Purpose: : To examine non-covalent crystallin complexes in water soluble-high molecular weight (WS-HMW) proteins of normal and cataractous human lenses.

Methods: : The WS-HMW proteins of normal (four pooled 20 year-old lenses and four pooled 60-70 year-old lenses) and cataractous (four pooled 60-70 year-old lenses with nuclear cataract) human lenses were isolated by size-exclusion Agarose A 5 m column chromatography. The HMW protein preparations were analyzed by blue-native gel electrophoresis in the first dimension followed by SDS-PAGE in the second dimension. The protein bands of varying molecular weights that appeared in a single file on a SDS-PAGE gel were considered to exist as a complex. Individual bands of a complex were trypsin-digested, and the amino acid sequences of tryptic peptides were determined by ES-MS/MS method.

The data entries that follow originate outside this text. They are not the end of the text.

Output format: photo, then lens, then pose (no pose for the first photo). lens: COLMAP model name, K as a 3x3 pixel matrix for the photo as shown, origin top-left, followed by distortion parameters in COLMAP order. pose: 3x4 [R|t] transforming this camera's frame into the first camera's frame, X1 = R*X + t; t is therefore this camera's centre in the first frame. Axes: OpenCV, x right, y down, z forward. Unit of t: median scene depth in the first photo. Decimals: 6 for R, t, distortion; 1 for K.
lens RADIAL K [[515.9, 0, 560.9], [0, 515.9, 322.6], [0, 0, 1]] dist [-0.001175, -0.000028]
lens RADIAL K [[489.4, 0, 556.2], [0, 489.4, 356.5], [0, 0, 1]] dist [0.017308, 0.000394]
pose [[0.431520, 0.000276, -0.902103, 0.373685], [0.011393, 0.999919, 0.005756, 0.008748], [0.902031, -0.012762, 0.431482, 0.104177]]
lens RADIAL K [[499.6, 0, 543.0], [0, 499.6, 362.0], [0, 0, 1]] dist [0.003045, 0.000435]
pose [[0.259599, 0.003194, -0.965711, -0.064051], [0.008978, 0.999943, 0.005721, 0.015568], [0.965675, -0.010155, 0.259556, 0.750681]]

Results: : A protein complex in the WS-HMW protein fraction of 20 year-old lenses showed 20 bands, and the amino acid sequences of tryptic peptides of individual bands by ES-MS/MS method showed a complex of αA, αB, βA3, βA4, βB1, βB2, γS-crystallins and phakinin and filensin. A similar analysis identified a complex of 11 protein bands in the normal lenses of 50-70 year-old donors, which contained αA, αB, βA3, βA4, βB1, βB2, γS-crystallins, filensin and aldehyde dehydrogenase. A similar analysis of lenses with nuclear cataract showed the presence of a complex with 22 bands that contained αA, αB, βA3, βA4, βB1, βB2, γC, γD and γS-crystallins and aldehyde dehydrogenase.

Conclusions: : The results suggested the existence of a complex of crystallins with phakinin and filensin in the WS-HMW proteins fraction of normal lenses from 20 year-old donors. An additional protein (aldehyde dehydrogenase) along with crystallins was detected in a WS-HMW protein complex of normal lenses from 50-70 year-old donors. A similar complex in the age-matched cataractous lenses contained additional γC and γD crystallins, suggesting their participation in the complex formation during nuclear cataract development.